Exercises to complete →
- a) In the article on the American Music Awards ratings, reproduce the passage word for word, starting at "New Beyoncé Dereon" and ending at "network's target audience.".
- b) According to the article on the American Music Awards ratings, how many viewers did the AMAs telecast draw?

Page excerpt →
○ ○ ○ ○ ○ ○ ○
Monday, November 22, 2010

New Beyoncé Dereon C&A Commercial

AMAs Hit All-Time Ratings Low

Bieber Bust: AMAs Hit All-Time Ratings Low

ABC's telecast of the American Music Awards dropped in the ratings Sunday night as NBC's football coverage surged.

The AMAs drew 11.6 million viewers and a 4.3 preliminary adults 18-49 rating, down 22% from 2009. Moreover, the telecast stands as the lowest-rated AMAs yet.

Teen sensation Justin Bieber swept the awards, taking home four statues including Artist of the Year. He overthrew Eminem, who had garnered the most nominations.

ABC pointed out the show was up 12% in teens and 19% among kids 2-11, if only that was the network's target audience.

Competition was heavy from NBC's Sunday Night Football, which had its fourth strongest game ever, drawing a 15.9 overnight household rating, up 31% from last year's game. For those counting, that marks four NBC games this season ranking among the top five NBC primetime football games ever.
○ ○ ○ ○ ○ ○ ○
Data items:
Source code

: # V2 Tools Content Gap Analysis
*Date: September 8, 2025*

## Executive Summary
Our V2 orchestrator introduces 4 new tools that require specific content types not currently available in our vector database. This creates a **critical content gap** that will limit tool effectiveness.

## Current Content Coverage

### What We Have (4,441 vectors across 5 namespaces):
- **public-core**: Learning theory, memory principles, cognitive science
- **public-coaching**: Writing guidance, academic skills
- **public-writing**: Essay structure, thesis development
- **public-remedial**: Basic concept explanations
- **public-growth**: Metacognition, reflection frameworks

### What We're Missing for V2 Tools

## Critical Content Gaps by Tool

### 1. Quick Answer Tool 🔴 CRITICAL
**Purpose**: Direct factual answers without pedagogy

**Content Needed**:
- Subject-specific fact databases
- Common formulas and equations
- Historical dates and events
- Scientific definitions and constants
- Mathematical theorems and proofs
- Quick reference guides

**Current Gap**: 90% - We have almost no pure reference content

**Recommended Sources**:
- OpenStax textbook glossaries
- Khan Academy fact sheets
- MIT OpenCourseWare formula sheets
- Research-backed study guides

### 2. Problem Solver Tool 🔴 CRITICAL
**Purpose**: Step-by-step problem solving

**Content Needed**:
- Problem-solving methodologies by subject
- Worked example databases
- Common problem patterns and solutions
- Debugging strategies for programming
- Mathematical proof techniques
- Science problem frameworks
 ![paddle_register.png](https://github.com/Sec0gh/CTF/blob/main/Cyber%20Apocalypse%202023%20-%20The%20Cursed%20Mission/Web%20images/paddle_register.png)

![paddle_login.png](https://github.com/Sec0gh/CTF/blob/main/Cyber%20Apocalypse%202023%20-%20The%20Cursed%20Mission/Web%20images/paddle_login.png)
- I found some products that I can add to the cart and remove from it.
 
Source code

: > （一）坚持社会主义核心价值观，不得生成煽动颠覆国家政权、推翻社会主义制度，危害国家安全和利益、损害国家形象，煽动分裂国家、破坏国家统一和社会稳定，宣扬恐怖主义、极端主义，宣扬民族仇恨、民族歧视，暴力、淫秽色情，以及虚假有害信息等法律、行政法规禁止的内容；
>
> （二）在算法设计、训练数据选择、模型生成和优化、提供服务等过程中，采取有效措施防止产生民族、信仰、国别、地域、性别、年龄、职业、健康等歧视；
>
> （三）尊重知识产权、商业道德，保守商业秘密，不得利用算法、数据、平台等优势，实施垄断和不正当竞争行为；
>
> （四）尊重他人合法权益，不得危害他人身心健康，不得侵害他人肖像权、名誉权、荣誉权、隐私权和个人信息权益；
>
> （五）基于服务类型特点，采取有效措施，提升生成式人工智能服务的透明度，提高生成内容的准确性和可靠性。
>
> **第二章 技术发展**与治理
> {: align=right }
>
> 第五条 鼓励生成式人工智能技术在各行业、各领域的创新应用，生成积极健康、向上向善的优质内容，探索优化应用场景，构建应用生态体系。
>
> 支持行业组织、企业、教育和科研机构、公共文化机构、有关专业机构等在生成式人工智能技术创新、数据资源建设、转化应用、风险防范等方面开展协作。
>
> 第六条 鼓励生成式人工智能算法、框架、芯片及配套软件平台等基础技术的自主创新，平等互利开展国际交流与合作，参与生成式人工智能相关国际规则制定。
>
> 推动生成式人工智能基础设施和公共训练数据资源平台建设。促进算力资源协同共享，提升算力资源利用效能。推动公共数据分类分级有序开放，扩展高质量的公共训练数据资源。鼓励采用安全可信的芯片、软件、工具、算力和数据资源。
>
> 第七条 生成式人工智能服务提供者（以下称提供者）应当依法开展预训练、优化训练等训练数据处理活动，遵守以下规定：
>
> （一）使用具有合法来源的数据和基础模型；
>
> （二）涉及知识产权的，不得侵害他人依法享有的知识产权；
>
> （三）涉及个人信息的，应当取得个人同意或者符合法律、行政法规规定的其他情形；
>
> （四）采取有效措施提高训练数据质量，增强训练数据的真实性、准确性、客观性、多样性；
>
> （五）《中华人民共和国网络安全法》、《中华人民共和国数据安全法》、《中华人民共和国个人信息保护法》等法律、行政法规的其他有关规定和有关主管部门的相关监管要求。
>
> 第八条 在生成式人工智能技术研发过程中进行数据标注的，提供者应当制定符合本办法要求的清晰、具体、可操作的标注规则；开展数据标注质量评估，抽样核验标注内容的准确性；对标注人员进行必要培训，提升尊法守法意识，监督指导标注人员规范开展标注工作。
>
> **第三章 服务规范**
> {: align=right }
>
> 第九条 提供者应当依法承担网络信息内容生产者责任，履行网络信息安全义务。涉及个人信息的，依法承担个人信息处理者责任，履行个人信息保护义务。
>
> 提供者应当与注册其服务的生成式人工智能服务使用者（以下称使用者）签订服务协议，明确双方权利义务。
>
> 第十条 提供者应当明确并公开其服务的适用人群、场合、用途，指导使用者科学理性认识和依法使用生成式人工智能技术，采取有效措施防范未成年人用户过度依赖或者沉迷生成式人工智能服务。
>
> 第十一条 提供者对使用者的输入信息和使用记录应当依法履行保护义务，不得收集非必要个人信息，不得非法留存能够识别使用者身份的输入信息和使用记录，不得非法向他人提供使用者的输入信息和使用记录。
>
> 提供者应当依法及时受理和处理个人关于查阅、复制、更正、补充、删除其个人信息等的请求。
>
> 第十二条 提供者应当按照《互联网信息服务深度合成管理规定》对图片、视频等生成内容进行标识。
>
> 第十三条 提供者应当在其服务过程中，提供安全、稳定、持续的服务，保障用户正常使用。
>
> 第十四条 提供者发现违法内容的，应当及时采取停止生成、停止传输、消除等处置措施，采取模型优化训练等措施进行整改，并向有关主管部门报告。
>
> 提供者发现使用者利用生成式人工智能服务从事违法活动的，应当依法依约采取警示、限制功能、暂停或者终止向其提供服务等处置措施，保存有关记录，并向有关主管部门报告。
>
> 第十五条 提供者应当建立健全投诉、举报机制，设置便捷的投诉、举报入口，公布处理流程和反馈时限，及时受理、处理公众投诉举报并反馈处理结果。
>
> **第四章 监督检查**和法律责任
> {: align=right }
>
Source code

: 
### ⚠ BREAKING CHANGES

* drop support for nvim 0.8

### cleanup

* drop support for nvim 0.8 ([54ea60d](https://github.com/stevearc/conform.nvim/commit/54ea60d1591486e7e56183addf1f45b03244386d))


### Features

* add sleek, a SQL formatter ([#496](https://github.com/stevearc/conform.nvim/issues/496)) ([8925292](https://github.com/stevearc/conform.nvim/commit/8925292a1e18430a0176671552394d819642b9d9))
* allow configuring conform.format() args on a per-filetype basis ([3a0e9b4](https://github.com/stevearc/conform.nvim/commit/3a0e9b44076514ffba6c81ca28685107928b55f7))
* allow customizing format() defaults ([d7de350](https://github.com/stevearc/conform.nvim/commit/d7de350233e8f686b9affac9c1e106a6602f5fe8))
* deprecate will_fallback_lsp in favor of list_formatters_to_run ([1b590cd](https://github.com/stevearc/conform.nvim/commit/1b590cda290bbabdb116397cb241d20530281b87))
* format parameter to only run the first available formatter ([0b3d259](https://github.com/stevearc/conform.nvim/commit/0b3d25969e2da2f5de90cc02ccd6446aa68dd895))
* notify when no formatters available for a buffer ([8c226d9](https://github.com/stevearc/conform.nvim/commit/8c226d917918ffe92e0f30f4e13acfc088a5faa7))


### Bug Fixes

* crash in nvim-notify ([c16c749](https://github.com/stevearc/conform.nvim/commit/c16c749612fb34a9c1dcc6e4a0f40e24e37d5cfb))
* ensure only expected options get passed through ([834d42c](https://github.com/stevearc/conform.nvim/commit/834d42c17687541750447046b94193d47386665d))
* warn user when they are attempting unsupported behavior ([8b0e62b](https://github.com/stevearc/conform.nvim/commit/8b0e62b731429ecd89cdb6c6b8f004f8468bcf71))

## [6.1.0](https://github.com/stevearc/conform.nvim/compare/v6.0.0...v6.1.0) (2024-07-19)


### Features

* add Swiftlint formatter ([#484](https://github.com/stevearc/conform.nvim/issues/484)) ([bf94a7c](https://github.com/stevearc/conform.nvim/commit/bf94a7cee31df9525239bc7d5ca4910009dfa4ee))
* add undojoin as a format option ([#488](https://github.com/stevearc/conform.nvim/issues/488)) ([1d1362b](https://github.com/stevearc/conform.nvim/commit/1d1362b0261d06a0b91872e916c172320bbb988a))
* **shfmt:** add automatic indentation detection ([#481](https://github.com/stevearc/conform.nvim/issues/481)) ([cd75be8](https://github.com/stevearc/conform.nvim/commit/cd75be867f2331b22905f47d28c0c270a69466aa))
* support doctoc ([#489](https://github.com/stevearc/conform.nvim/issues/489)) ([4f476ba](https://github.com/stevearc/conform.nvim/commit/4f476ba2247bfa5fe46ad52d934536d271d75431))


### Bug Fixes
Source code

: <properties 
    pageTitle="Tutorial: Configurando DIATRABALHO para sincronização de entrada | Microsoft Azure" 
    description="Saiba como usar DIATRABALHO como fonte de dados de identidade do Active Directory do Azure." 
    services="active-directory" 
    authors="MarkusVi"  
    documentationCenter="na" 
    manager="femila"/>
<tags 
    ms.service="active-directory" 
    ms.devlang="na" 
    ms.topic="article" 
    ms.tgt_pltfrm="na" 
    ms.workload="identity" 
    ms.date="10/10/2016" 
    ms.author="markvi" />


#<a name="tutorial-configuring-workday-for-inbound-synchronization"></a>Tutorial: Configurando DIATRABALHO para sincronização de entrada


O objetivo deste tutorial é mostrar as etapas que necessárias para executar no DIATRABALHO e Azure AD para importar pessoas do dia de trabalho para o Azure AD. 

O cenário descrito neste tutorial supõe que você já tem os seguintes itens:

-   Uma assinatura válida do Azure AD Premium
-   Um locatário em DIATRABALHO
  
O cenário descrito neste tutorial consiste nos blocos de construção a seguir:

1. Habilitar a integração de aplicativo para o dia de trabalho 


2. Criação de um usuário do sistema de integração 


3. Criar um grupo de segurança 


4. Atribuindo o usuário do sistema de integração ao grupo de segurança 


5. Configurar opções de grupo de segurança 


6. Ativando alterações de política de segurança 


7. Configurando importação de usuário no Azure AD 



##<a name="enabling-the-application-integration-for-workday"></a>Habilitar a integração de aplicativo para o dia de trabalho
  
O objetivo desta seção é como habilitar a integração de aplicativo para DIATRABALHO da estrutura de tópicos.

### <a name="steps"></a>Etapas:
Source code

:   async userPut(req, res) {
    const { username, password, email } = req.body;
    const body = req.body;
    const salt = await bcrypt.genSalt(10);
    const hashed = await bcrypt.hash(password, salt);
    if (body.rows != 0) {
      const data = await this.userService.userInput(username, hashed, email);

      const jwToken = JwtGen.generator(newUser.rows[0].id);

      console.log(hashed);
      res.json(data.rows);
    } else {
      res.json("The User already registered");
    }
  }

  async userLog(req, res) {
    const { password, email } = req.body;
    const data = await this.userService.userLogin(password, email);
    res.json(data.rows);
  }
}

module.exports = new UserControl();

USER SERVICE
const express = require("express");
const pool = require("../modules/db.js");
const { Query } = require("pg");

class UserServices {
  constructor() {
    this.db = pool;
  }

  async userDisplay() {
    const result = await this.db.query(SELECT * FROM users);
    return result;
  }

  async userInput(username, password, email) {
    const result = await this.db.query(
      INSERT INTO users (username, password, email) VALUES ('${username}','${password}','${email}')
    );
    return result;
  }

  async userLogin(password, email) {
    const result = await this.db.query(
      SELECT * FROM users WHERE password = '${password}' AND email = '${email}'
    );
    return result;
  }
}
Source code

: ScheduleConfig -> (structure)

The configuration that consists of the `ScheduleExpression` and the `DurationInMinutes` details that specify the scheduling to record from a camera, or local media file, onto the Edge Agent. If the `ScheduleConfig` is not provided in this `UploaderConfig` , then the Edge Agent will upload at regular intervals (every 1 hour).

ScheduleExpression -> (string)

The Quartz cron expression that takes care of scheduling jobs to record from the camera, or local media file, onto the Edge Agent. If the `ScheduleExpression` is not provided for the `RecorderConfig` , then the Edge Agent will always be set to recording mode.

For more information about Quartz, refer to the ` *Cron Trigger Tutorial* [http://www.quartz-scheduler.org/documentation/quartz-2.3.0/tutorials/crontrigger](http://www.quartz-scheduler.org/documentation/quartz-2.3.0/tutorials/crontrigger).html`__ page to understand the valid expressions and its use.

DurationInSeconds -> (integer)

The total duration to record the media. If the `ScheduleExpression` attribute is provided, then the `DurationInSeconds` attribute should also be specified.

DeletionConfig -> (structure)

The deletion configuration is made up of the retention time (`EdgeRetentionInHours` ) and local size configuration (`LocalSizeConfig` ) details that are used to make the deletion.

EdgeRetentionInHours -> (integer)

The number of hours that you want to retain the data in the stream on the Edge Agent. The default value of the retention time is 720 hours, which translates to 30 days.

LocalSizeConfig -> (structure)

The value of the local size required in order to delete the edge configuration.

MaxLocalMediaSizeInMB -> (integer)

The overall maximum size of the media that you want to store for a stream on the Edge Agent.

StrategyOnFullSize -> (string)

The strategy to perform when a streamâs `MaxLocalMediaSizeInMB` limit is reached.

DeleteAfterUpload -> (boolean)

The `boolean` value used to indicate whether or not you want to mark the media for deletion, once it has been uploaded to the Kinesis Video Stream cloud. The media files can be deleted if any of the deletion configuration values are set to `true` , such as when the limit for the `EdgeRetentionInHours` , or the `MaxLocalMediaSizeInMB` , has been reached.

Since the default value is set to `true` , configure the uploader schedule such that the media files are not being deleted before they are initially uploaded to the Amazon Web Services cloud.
○ ○ ○ ○ ○ ○ ○
Task-by-task answers →
- a)
New Beyoncé Dereon C&A Commercial

AMAs Hit All-Time Ratings Low

Bieber Bust: AMAs Hit All-Time Ratings Low

ABC's telecast of the American Music Awards dropped in the ratings Sunday night as NBC's football coverage surged.

The AMAs drew 11.6 million viewers and a 4.3 preliminary adults 18-49 rating, down 22% from 2009. Moreover, the telecast stands as the lowest-rated AMAs yet.

Teen sensation Justin Bieber swept the awards, taking home four statues including Artist of the Year. He overthrew Eminem, who had garnered the most nominations.

ABC pointed out the show was up 12% in teens and 19% among kids 2-11, if only that was the network's target audience.

- b) 11.6 million viewers.